**What you are asked to do:**
Omitting any pictures, transcribe the entries below exactly.

*** Given records ***

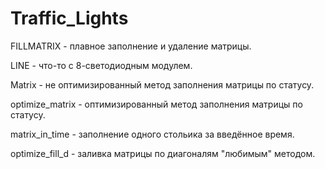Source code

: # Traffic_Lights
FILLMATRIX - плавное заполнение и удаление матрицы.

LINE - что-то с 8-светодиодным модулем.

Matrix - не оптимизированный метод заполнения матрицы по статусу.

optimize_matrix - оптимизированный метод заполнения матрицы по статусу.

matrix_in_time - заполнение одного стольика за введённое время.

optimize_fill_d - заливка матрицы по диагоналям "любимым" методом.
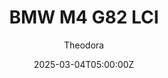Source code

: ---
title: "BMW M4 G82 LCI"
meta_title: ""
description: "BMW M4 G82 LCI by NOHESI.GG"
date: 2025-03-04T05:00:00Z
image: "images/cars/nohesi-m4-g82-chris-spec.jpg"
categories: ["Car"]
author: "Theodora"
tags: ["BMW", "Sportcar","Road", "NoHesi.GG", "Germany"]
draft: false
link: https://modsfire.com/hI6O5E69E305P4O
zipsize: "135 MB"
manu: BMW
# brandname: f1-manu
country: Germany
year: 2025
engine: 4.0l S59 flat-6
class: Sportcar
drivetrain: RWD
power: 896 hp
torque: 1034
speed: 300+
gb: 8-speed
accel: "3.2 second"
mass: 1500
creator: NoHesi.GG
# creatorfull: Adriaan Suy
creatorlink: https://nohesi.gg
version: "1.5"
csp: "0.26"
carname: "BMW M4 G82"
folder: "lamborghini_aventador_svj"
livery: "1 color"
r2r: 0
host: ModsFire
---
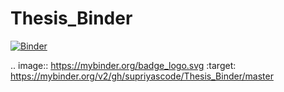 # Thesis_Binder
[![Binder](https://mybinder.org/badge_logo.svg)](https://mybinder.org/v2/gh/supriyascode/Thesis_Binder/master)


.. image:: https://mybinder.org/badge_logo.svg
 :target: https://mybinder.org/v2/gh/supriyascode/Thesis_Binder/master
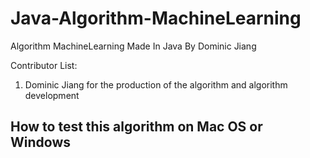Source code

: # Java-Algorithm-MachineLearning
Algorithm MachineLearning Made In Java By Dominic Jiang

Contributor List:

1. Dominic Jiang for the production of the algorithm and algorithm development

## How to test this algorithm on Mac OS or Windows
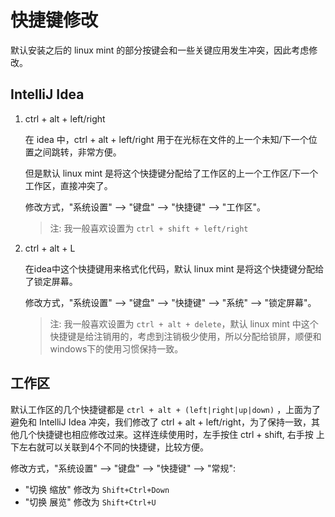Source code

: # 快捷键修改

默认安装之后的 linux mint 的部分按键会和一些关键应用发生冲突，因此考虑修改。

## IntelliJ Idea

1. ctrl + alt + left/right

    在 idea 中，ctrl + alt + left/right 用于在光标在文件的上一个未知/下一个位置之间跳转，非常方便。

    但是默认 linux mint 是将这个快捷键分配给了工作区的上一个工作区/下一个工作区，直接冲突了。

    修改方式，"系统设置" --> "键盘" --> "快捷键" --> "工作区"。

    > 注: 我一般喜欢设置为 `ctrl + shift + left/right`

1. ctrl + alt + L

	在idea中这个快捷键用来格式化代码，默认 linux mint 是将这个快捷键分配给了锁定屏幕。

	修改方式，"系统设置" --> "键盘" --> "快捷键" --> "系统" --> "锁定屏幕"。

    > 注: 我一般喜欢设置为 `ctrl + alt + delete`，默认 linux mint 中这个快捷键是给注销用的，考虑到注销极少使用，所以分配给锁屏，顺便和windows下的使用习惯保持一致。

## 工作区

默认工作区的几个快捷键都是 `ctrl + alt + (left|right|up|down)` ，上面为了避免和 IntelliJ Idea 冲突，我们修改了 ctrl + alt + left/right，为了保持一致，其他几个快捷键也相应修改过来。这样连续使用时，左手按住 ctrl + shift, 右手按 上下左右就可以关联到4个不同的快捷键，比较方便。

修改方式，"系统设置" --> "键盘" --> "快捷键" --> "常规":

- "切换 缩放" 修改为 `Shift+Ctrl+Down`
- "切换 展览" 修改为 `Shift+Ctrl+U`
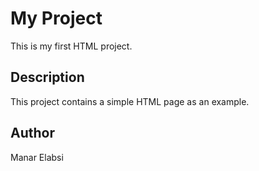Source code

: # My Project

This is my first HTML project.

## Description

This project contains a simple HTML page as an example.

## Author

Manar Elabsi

*** End of Given records ***

**Task solution:**
Source code

: # Traffic_Lights
FILLMATRIX - плавное заполнение и удаление матрицы.

LINE - что-то с 8-светодиодным модулем.

Matrix - не оптимизированный метод заполнения матрицы по статусу.

optimize_matrix - оптимизированный метод заполнения матрицы по статусу.

matrix_in_time - заполнение одного стольика за введённое время.

optimize_fill_d - заливка матрицы по диагоналям "любимым" методом.
Source code

: ---
title: "BMW M4 G82 LCI"
meta_title: ""
description: "BMW M4 G82 LCI by NOHESI.GG"
date: 2025-03-04T05:00:00Z
image: "images/cars/nohesi-m4-g82-chris-spec.jpg"
categories: ["Car"]
author: "Theodora"
tags: ["BMW", "Sportcar","Road", "NoHesi.GG", "Germany"]
draft: false
link: https://modsfire.com/hI6O5E69E305P4O
zipsize: "135 MB"
manu: BMW
# brandname: f1-manu
country: Germany
year: 2025
engine: 4.0l S59 flat-6
class: Sportcar
drivetrain: RWD
power: 896 hp
torque: 1034
speed: 300+
gb: 8-speed
accel: "3.2 second"
mass: 1500
creator: NoHesi.GG
# creatorfull: Adriaan Suy
creatorlink: https://nohesi.gg
version: "1.5"
csp: "0.26"
carname: "BMW M4 G82"
folder: "lamborghini_aventador_svj"
livery: "1 color"
r2r: 0
host: ModsFire
---
 # Thesis_Binder
[![Binder](https://mybinder.org/badge_logo.svg)](https://mybinder.org/v2/gh/supriyascode/Thesis_Binder/master)


.. image:: https://mybinder.org/badge_logo.svg
 :target: https://mybinder.org/v2/gh/supriyascode/Thesis_Binder/master
Source code

: # Java-Algorithm-MachineLearning
Algorithm MachineLearning Made In Java By Dominic Jiang

Contributor List:

1. Dominic Jiang for the production of the algorithm and algorithm development

## How to test this algorithm on Mac OS or Windows
Source code

: # 快捷键修改

默认安装之后的 linux mint 的部分按键会和一些关键应用发生冲突，因此考虑修改。

## IntelliJ Idea

1. ctrl + alt + left/right

    在 idea 中，ctrl + alt + left/right 用于在光标在文件的上一个未知/下一个位置之间跳转，非常方便。

    但是默认 linux mint 是将这个快捷键分配给了工作区的上一个工作区/下一个工作区，直接冲突了。

    修改方式，"系统设置" --> "键盘" --> "快捷键" --> "工作区"。

    > 注: 我一般喜欢设置为 `ctrl + shift + left/right`

1. ctrl + alt + L

	在idea中这个快捷键用来格式化代码，默认 linux mint 是将这个快捷键分配给了锁定屏幕。

	修改方式，"系统设置" --> "键盘" --> "快捷键" --> "系统" --> "锁定屏幕"。

    > 注: 我一般喜欢设置为 `ctrl + alt + delete`，默认 linux mint 中这个快捷键是给注销用的，考虑到注销极少使用，所以分配给锁屏，顺便和windows下的使用习惯保持一致。

## 工作区

默认工作区的几个快捷键都是 `ctrl + alt + (left|right|up|down)` ，上面为了避免和 IntelliJ Idea 冲突，我们修改了 ctrl + alt + left/right，为了保持一致，其他几个快捷键也相应修改过来。这样连续使用时，左手按住 ctrl + shift, 右手按 上下左右就可以关联到4个不同的快捷键，比较方便。

修改方式，"系统设置" --> "键盘" --> "快捷键" --> "常规":

- "切换 缩放" 修改为 `Shift+Ctrl+Down`
- "切换 展览" 修改为 `Shift+Ctrl+U`
Source code

: # My Project

This is my first HTML project.

## Description

This project contains a simple HTML page as an example.

## Author

Manar Elabsi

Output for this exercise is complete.